- [DOCUMENT SEGMENT]

## START

Tulosta
XML to CSV (Xml2Csv)
[ Howto Frontpage ]

I have done some XML to CSV conversion. I'm lazy, so liked to use methods, which are generic. No need to edit stylesheets everytime. I hope this helps to convert XML data into CSV or other easier format to use in shell scripts.

I'm XML novice (mostly cut&paste), so if some XML guru like to fix my stylesheets, send email.

Links, which has helped



My solution

Some example XML (example.xml)
<source>
   <sourcefield businessname ="" datatype ="DATE" description ="" fieldnumber ="1"
      fieldproperty ="0" fieldtype ="ELEMITEM" hidden ="NO" 
      keytype ="NOT A KEY" length ="19"
      level ="0" name ="BUSINESS_DATE" nullable ="NULL" 
      occurs ="0" offset ="0" physicallength ="19"
      physicaloffset ="0" picturetext ="" precision ="19" scale ="0" usage_flags =""/>
   <sourcefield businessname ="JOHNSON" datatype ="DATE" 
      description ="SHOEMAKER" fieldnumber ="1"
      fieldproperty ="1" fieldtype ="ELEMITEM" hidden ="NO" 
      keytype ="NOT A KEY" length ="19"
      level ="3" name ="BUSINESS_DATE" nullable ="NULL" occurs ="0" 
      offset ="0" physicallength ="19"
      physicaloffset ="0" picturetext ="" precision ="19" scale ="0" usage_flags ="jj"/>
</source>

Convert XML into elements

Element format is easier to use in shell scripts, awk, ...
Convert into elements (example.xml => example.2.xml)
<?xml version="1.0"?>
<source>
  <sourcefield>
    <businessname/>
    <datatype>DATE</datatype>
    <description/>
    <fieldnumber>1</fieldnumber>
    <fieldproperty>0</fieldproperty>
    <fieldtype>ELEMITEM</fieldtype>
    <hidden>NO</hidden>
    <keytype>NOT A KEY</keytype>
    <length>19</length>
    <level>0</level>
    <name>BUSINESS_DATE</name>
    <nullable>NULL</nullable>
    <occurs>0</occurs>
    <offset>0</offset>
    <physicallength>19</physicallength>
    <physicaloffset>0</physicaloffset>
    <picturetext/>
    <precision>19</precision>
    <scale>0</scale>
    <usage_flags/>
  </sourcefield>
  <sourcefield>
    <businessname>JOHNSON</businessname>
    <datatype>DATE</datatype>
    <description>SHOEMAKER</description>
    <fieldnumber>1</fieldnumber>
    <fieldproperty>1</fieldproperty>
    <fieldtype>ELEMITEM</fieldtype>
    <hidden>NO</hidden>
    <keytype>NOT A KEY</keytype>
    <length>19</length>
    <level>3</level>
    <name>BUSINESS_DATE</name>
    <nullable>NULL</nullable>
    <occurs>0</occurs>
    <offset>0</offset>
    <physicallength>19</physicallength>
    <physicaloffset>0</physicaloffset>
    <picturetext/>
    <precision>19</precision>
    <scale>0</scale>
    <usage_flags>jj</usage_flags>
  </sourcefield>
</source>


Xml convert into elements has done using command: xsltproc xml2elements.xsl example.xml > example.2.xml

xml2elements.xsl
<?xml version="1.0" encoding="ISO-8859-1"?>
<xsl:stylesheet xmlns:xsl="http://www.w3.org/1999/XSL/Transform" version="1.0">

<xsl:output indent="yes" />

<xsl:strip-space elements="*" />

<xsl:template match="*">
<xsl:copy>
   <xsl:if test="@*">
       <xsl:for-each select="@*">
	  <xsl:element name="{name()}">
	      <xsl:value-of select="." />
	  </xsl:element>
       </xsl:for-each>
   </xsl:if>
   <xsl:apply-templates />
</xsl:copy>
</xsl:template>

</xsl:stylesheet>


XML into CSV

This solution works fine if XML is in element format. Look previous sections howto make conversion.

## END

- [COMPLETE THE FOLLOWING]
A: In the XML-to-CSV howto, what command turns example.xml into the element-format file?
B: Pick up the XML-to-CSV howto right after its final sentence and keep writing it.
The entries have no connection to the XML-to-CSV howto.

- [Spatial annotation records]
## START

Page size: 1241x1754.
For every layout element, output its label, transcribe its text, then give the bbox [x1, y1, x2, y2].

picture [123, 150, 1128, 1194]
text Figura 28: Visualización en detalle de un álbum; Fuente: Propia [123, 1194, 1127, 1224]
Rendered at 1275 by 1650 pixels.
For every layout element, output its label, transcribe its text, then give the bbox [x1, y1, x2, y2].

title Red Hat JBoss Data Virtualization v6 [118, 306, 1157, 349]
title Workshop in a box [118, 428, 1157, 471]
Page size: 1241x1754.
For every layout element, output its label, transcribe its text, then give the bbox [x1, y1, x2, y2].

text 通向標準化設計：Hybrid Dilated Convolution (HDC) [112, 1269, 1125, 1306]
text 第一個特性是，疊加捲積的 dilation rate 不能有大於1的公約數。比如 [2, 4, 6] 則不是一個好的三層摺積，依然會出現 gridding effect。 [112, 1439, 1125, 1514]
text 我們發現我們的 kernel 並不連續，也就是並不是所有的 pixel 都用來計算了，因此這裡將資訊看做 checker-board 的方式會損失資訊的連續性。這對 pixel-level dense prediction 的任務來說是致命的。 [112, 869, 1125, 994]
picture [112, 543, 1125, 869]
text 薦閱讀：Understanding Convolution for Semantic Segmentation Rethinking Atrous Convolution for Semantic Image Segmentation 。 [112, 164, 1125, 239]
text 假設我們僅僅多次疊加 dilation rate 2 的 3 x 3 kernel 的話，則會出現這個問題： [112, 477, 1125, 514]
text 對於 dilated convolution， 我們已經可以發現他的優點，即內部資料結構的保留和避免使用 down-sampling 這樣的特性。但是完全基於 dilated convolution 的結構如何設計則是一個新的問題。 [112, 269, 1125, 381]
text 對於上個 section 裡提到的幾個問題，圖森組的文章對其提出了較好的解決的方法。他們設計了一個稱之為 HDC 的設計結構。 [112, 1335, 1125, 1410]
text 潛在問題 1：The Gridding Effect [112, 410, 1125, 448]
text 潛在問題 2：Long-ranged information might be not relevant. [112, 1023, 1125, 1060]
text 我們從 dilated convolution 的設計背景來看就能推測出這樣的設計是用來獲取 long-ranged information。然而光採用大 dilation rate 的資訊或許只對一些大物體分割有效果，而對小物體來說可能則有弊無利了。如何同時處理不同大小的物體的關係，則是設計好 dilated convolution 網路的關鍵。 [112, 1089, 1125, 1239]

## END

- [ANSWERS TO THE EXERCISE]
A: xsltproc xml2elements.xsl example.xml > example.2.xml

B:
Convert example.2.xml into csv format.

Convert has done using next command, some examples to use paramaters.

# convert into elements
xsltproc xml2elements.xsl example.xml > example.2.xml
# convert into csv, using default parameters
xsltproc xml2csv.xsl example.2.xml
# convert into csv, without column names
xsltproc -param colnames n xml2csv.xsl example.2.xml
# convert using delimiter | and without colnames
xsltproc -param colnames n -stringparam delim "|" xml2csv.xsl example.2.xml


xml2csv.xsl
<xsl:stylesheet version="1.0" xmlns:xsl="http://www.w3.org/1999/XSL/Transform">
<xsl:output method="text" encoding="iso-8859-1"/>

<xsl:param name="delim" select="';'" />
<xsl:param name="break" select="'&#xA;'" /><!-- xA = NL, xD = CR -->
<xsl:param name="colnames" select="'y'"/>

<xsl:strip-space elements="*" />


<xsl:template match="/*/child::*">
<!--headerline-->
<xsl:if test="$colnames = 'y'">
  <xsl:if test="position() = 1">
      <xsl:for-each select="child::*">
	     <xsl:value-of select="name()"/>
             <xsl:if test="position() != last()">
	           <xsl:value-of select="$delim"/>
             </xsl:if>
      </xsl:for-each>
      <!-- hardcode version newline -->
	<!--<xsl:text>&#xa;</xsl:text>-->
      <!-- linebreak, nicer -->
      <xsl:value-of select="$break" />
  </xsl:if>
</xsl:if>


<!--dataline-->
<xsl:for-each select="child::*">

<xsl:if test="position() != last()"><xsl:value-of select="normalize-space(.)"/>
	  <xsl:value-of select="$delim" />
</xsl:if>

<xsl:if test="position()  = last()"><xsl:value-of select="normalize-space(.)"/>
	  <xsl:value-of select="$break" />
</xsl:if>

</xsl:for-each>
</xsl:template>

</xsl:stylesheet>


XML into DATA

Next stylesheet make output like:
occurs=0
offset=0
physicallength=19
physicaloffset=0
picturetext=
precision=19
scale=0
usage_flags=
ENDRECORD
occurs=0
offset=0
physicallength=19
physicaloffset=0
picturetext=
precision=19
scale=0
usage_flags=jj
ENDRECORD


Every record end has marked line ENDRECORD.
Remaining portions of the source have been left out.